_Task details:_
Copy the data exactly. Images are the one exception.

_Exercise inputs:_
-=-=-=-=-

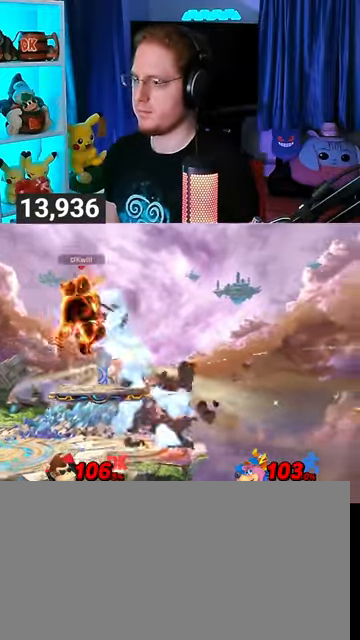
{"buttons": [], "left_stick": "center", "right_stick": "center", "events": [[67, "A", "down"], [100, "A", "up"], [267, "left_stick", "right"], [500, "left_stick", "center"]]}
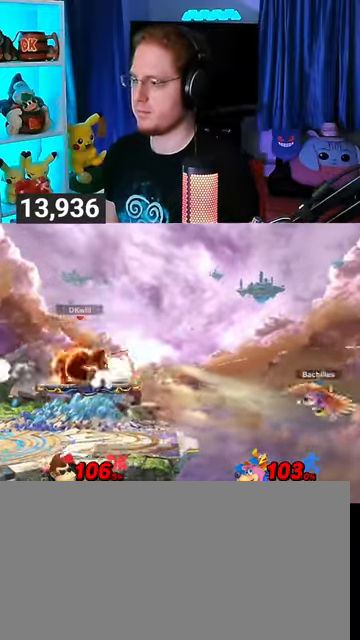
{"buttons": [], "left_stick": "right", "right_stick": "center", "events": [[167, "left_stick", "left"], [233, "left_stick", "center"], [367, "left_stick", "up-right"], [467, "left_stick", "right"]]}
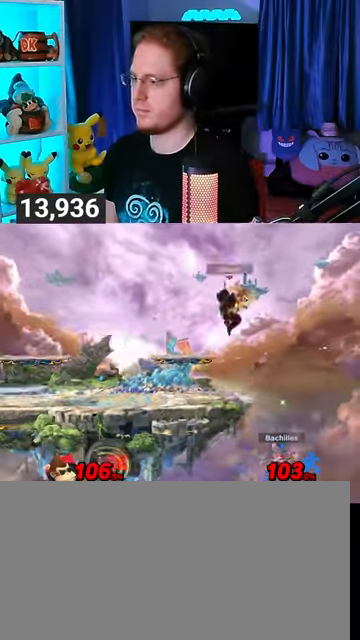
{"buttons": [], "left_stick": "right", "right_stick": "center", "events": [[67, "left_stick", "down"], [133, "left_stick", "left"], [500, "left_stick", "right"]]}
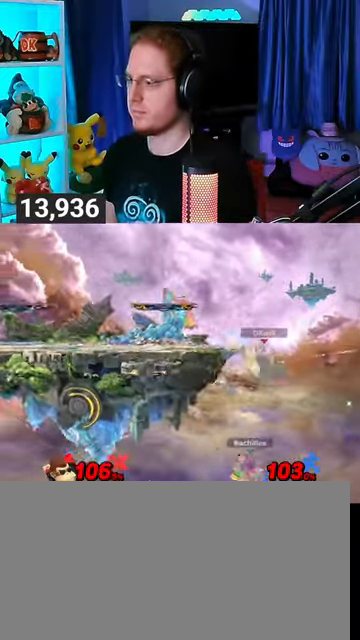
{"buttons": ["Y"], "left_stick": "left", "right_stick": "center", "events": [[67, "left_stick", "center"], [167, "Y", "down"], [200, "A", "down"], [233, "Y", "up"], [267, "A", "up"], [267, "left_stick", "left"], [333, "Y", "down"]]}
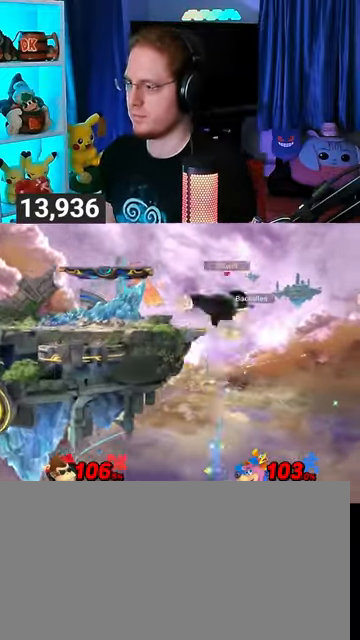
{"buttons": [], "left_stick": "down-left", "right_stick": "center", "events": [[200, "Y", "up"], [300, "left_stick", "down-left"]]}
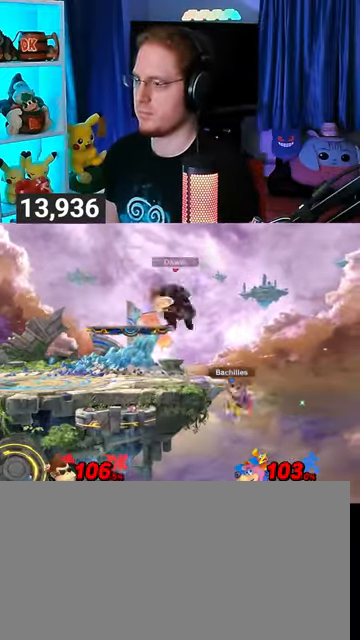
{"buttons": [], "left_stick": "right", "right_stick": "center", "events": [[167, "left_stick", "center"], [467, "left_stick", "right"]]}
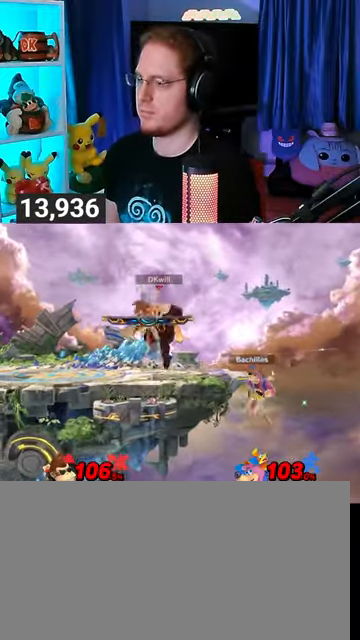
{"buttons": ["R1"], "left_stick": "center", "right_stick": "center", "events": [[67, "left_stick", "up-right"], [200, "right_stick", "right"], [267, "left_stick", "down-right"], [267, "right_stick", "center"], [367, "left_stick", "center"], [467, "R1", "down"]]}
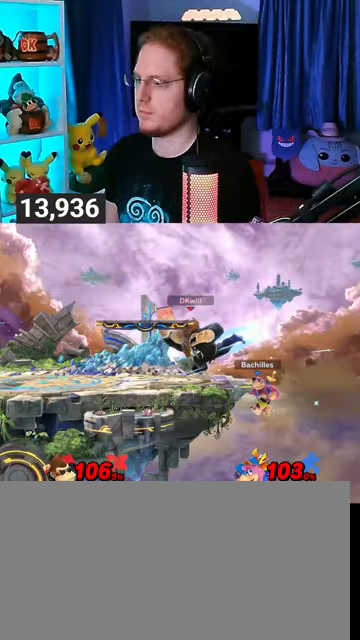
{"buttons": [], "left_stick": "center", "right_stick": "center", "events": [[467, "Y", "down"], [500, "R1", "up"], [500, "Y", "up"]]}
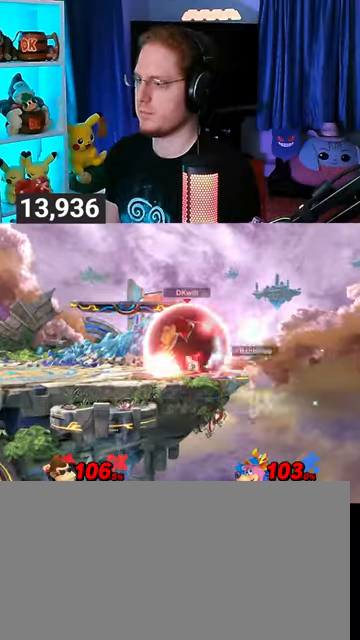
{"buttons": [], "left_stick": "up-left", "right_stick": "center", "events": [[67, "left_stick", "left"], [200, "left_stick", "up-left"]]}
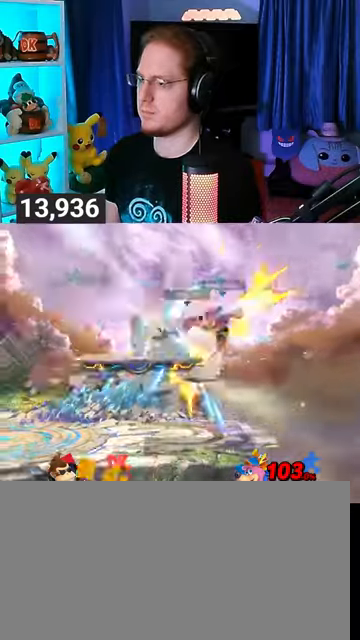
{"buttons": [], "left_stick": "right", "right_stick": "center", "events": [[100, "left_stick", "right"]]}
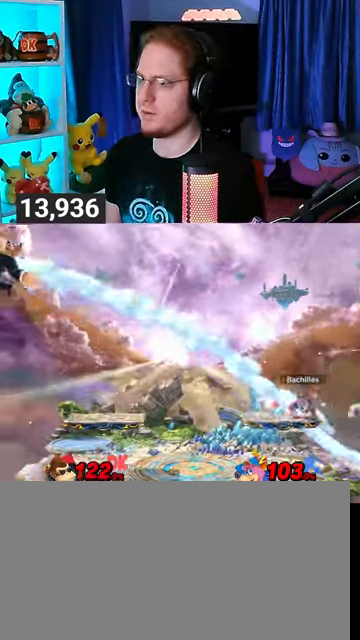
{"buttons": [], "left_stick": "right", "right_stick": "center", "events": []}
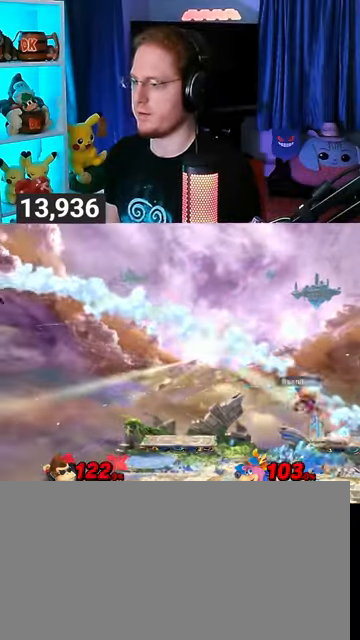
{"buttons": [], "left_stick": "right", "right_stick": "center", "events": []}
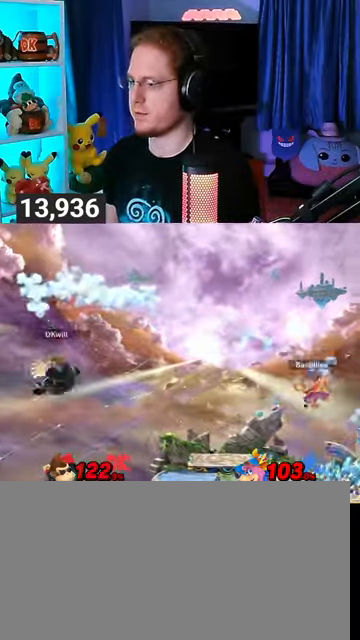
{"buttons": ["Y"], "left_stick": "right", "right_stick": "center", "events": [[267, "Y", "down"], [333, "Y", "up"], [367, "Y", "down"]]}
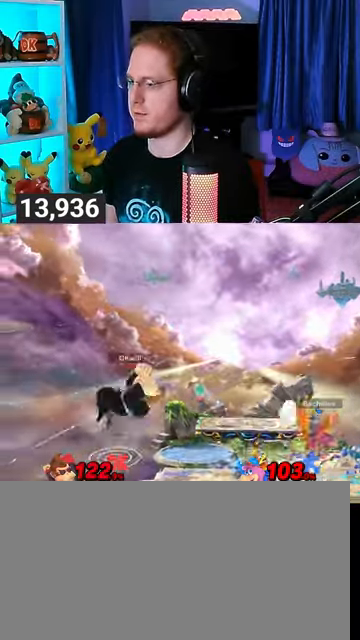
{"buttons": [], "left_stick": "down-right", "right_stick": "center", "events": [[33, "Y", "up"], [267, "right_stick", "down"], [300, "left_stick", "up-right"], [333, "right_stick", "center"], [433, "left_stick", "down-right"]]}
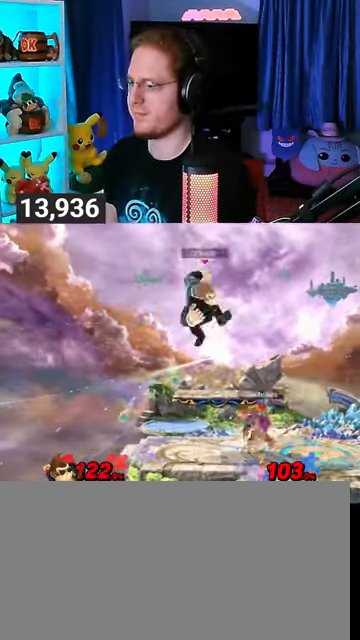
{"buttons": ["R1"], "left_stick": "right", "right_stick": "center", "events": [[67, "left_stick", "right"], [100, "R1", "down"]]}
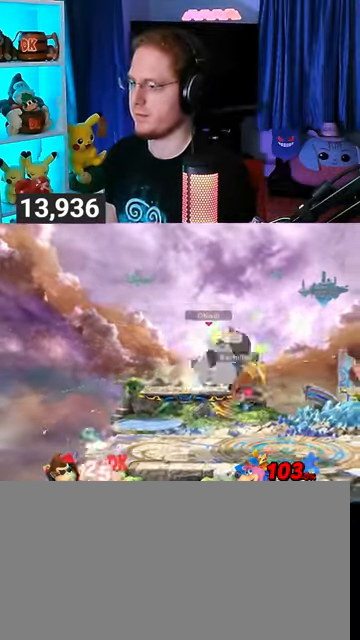
{"buttons": ["R1"], "left_stick": "right", "right_stick": "center", "events": []}
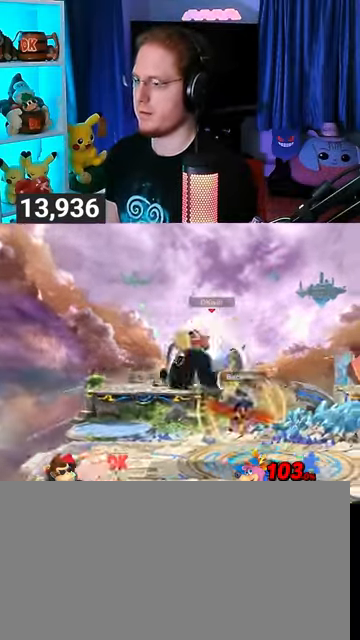
{"buttons": [], "left_stick": "right", "right_stick": "center", "events": [[167, "R1", "up"]]}
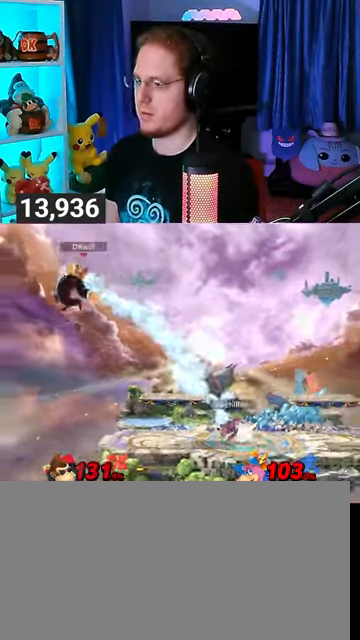
{"buttons": [], "left_stick": "right", "right_stick": "center", "events": []}
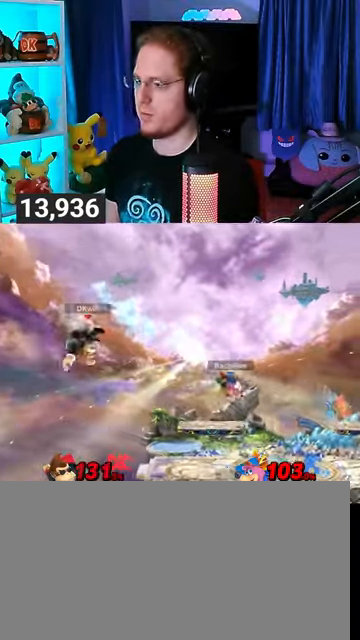
{"buttons": ["R1"], "left_stick": "right", "right_stick": "center", "events": [[233, "A", "down"], [300, "A", "up"], [367, "R1", "down"]]}
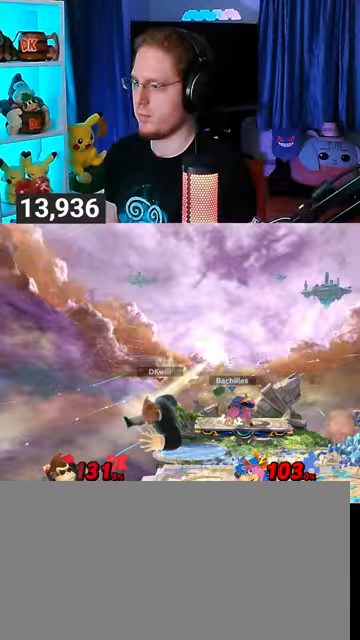
{"buttons": ["R1"], "left_stick": "right", "right_stick": "center", "events": []}
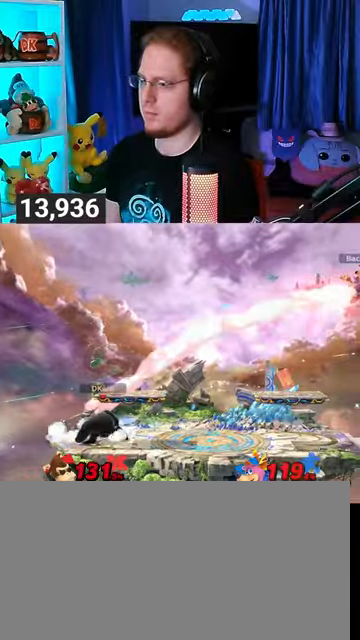
{"buttons": [], "left_stick": "right", "right_stick": "center", "events": [[433, "R1", "up"], [433, "Y", "down"], [500, "Y", "up"]]}
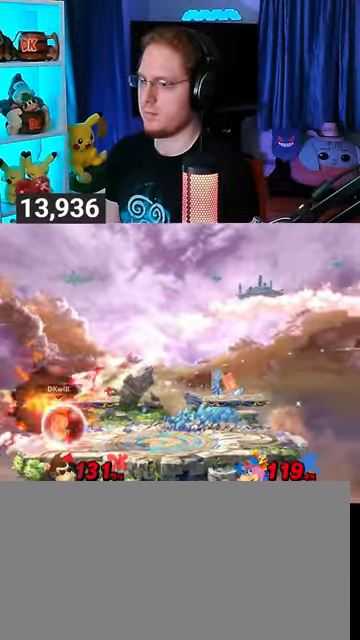
{"buttons": [], "left_stick": "center", "right_stick": "center", "events": [[200, "left_stick", "center"], [233, "B", "down"], [333, "B", "up"]]}
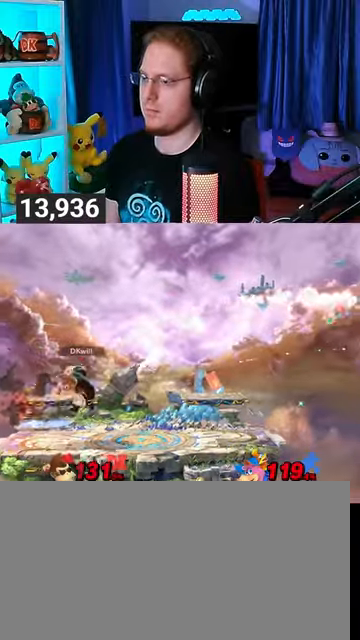
{"buttons": [], "left_stick": "right", "right_stick": "center", "events": [[167, "R1", "down"], [200, "R1", "up"], [333, "left_stick", "right"]]}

-=-=-=-=-

_Answer section:_
{"buttons": [], "left_stick": "center", "right_stick": "center", "events": [[67, "A", "down"], [100, "A", "up"], [267, "left_stick", "right"], [500, "left_stick", "center"]]}
{"buttons": [], "left_stick": "right", "right_stick": "center", "events": [[167, "left_stick", "left"], [233, "left_stick", "center"], [367, "left_stick", "up-right"], [467, "left_stick", "right"]]}
{"buttons": [], "left_stick": "right", "right_stick": "center", "events": [[67, "left_stick", "down"], [133, "left_stick", "left"], [500, "left_stick", "right"]]}
{"buttons": ["Y"], "left_stick": "left", "right_stick": "center", "events": [[67, "left_stick", "center"], [167, "Y", "down"], [200, "A", "down"], [233, "Y", "up"], [267, "A", "up"], [267, "left_stick", "left"], [333, "Y", "down"]]}
{"buttons": [], "left_stick": "down-left", "right_stick": "center", "events": [[200, "Y", "up"], [300, "left_stick", "down-left"]]}
{"buttons": [], "left_stick": "right", "right_stick": "center", "events": [[167, "left_stick", "center"], [467, "left_stick", "right"]]}
{"buttons": ["R1"], "left_stick": "center", "right_stick": "center", "events": [[67, "left_stick", "up-right"], [200, "right_stick", "right"], [267, "left_stick", "down-right"], [267, "right_stick", "center"], [367, "left_stick", "center"], [467, "R1", "down"]]}
{"buttons": [], "left_stick": "center", "right_stick": "center", "events": [[467, "Y", "down"], [500, "R1", "up"], [500, "Y", "up"]]}
{"buttons": [], "left_stick": "up-left", "right_stick": "center", "events": [[67, "left_stick", "left"], [200, "left_stick", "up-left"]]}
{"buttons": [], "left_stick": "right", "right_stick": "center", "events": [[100, "left_stick", "right"]]}
{"buttons": [], "left_stick": "right", "right_stick": "center", "events": []}
{"buttons": [], "left_stick": "right", "right_stick": "center", "events": []}
{"buttons": ["Y"], "left_stick": "right", "right_stick": "center", "events": [[267, "Y", "down"], [333, "Y", "up"], [367, "Y", "down"]]}
{"buttons": [], "left_stick": "down-right", "right_stick": "center", "events": [[33, "Y", "up"], [267, "right_stick", "down"], [300, "left_stick", "up-right"], [333, "right_stick", "center"], [433, "left_stick", "down-right"]]}
{"buttons": ["R1"], "left_stick": "right", "right_stick": "center", "events": [[67, "left_stick", "right"], [100, "R1", "down"]]}
{"buttons": ["R1"], "left_stick": "right", "right_stick": "center", "events": []}
{"buttons": [], "left_stick": "right", "right_stick": "center", "events": [[167, "R1", "up"]]}
{"buttons": [], "left_stick": "right", "right_stick": "center", "events": []}
{"buttons": ["R1"], "left_stick": "right", "right_stick": "center", "events": [[233, "A", "down"], [300, "A", "up"], [367, "R1", "down"]]}
{"buttons": ["R1"], "left_stick": "right", "right_stick": "center", "events": []}
{"buttons": [], "left_stick": "right", "right_stick": "center", "events": [[433, "R1", "up"], [433, "Y", "down"], [500, "Y", "up"]]}
{"buttons": [], "left_stick": "center", "right_stick": "center", "events": [[200, "left_stick", "center"], [233, "B", "down"], [333, "B", "up"]]}
{"buttons": [], "left_stick": "right", "right_stick": "center", "events": [[167, "R1", "down"], [200, "R1", "up"], [333, "left_stick", "right"]]}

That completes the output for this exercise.